• **Tugas 1**:
Tuliskan kembali seluruh catatan data analisis grafik di bawah ini tanpa mengubah apa pun.

Di tempat-tempat seperti Dubai dan Abu Dhabi, personel polisi dan militer melakukan penembakan seremonial di lokasi yang ditentukan.
Turis dan penduduk setempat berkumpul untuk menyaksikan acara tersebut, dan acara ini telah menjadi daya tarik budaya.
Beberapa negara telah mengganti meriam mesiu tradisional dengan efek suara elektronik demi alasan keamanan.

5. Lentera Ramadhan (Fanoos )
Fanoos (فانوس رمضان) adalah lentera berhias indah yang telah menjadi simbol Ramadhan di Mesir. Lentera-lentera ini digantung di rumah-rumah, jalan-jalan, masjid, dan toko-toko selama bulan suci, menciptakan suasana magis dan meriah.
Tradisi lentera Ramadhan berawal dari era Fatimiyah di Mesir (abad ke-10). Salah satu legenda mengatakan bahwa pada tahun 969 M, ketika Khalifah Al-Mu’izz li-Din Allah memasuki Kairo selama Ramadhan, orang-orang menyambutnya dengan lentera dan lilin untuk menerangi jalannya.
Kisah lain menunjukkan bahwa selama periode Fatimiyah, anak-anak membawa lentera di malam hari saat menemani orang tua mereka untuk shalat Tarawih.
Seiring berjalannya waktu, Fanoos berevolusi dari sekadar sumber cahaya menjadi simbol dekorasi Ramadhan, yang menyebar ke negara-negara lain seperti Suriah, Lebanon, dan Palestina.

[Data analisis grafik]
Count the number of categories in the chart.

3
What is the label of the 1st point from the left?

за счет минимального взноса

• **Tugas 2**:
Tulis ulang bagian kutipan teks antara "Tradisi lentera Ramadhan" dan "untuk menerangi jalannya.", termasuk kedua batas itu, dengan mengganti "lilin" menjadi "obor".

• **Jawaban 1**:
Count the number of categories in the chart.

3
What is the label of the 1st point from the left?

за счет минимального взноса

• **Jawaban 2**:
Tradisi lentera Ramadhan berawal dari era Fatimiyah di Mesir (abad ke-10). Salah satu legenda mengatakan bahwa pada tahun 969 M, ketika Khalifah Al-Mu’izz li-Din Allah memasuki Kairo selama Ramadhan, orang-orang menyambutnya dengan lentera dan obor untuk menerangi jalannya.